# GIVEN RECORDS:
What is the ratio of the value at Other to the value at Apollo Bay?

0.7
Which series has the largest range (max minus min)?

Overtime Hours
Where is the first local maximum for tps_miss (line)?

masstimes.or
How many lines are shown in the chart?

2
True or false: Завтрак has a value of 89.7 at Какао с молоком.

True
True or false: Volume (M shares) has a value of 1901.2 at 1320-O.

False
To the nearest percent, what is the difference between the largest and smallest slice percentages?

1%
* * *
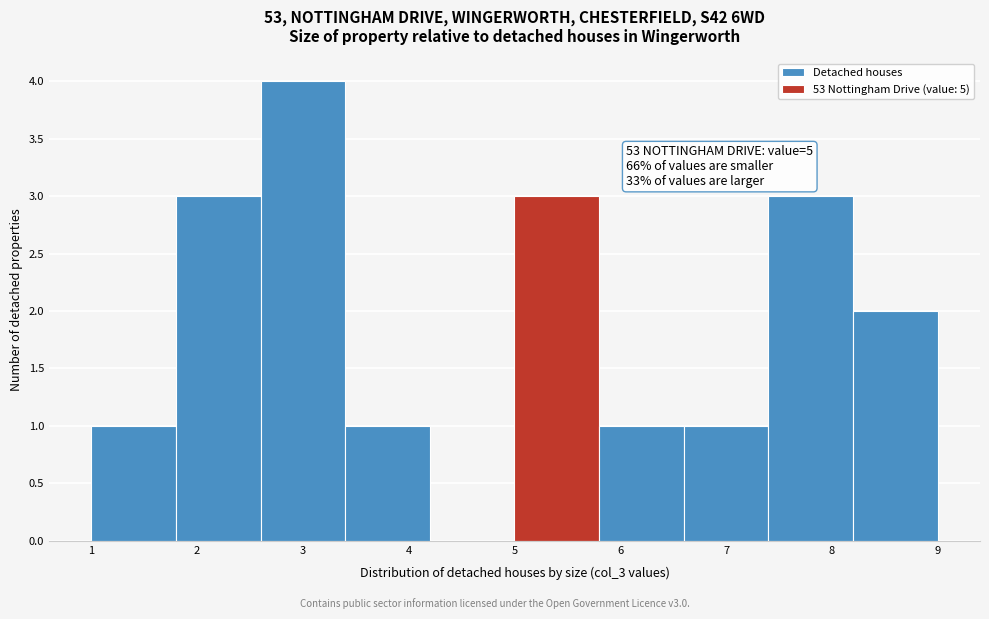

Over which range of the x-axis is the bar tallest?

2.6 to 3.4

# EXERCISE BRIEF:
Can you reproduce, line for line, the part of the material that opens with the line containing "What is the ratio" and closes with the line containing "How many lines are shown in the chart?", including both of those lines?

# OUTPUT FOR THIS TASK:
What is the ratio of the value at Other to the value at Apollo Bay?

0.7
Which series has the largest range (max minus min)?

Overtime Hours
Where is the first local maximum for tps_miss (line)?

masstimes.or
How many lines are shown in the chart?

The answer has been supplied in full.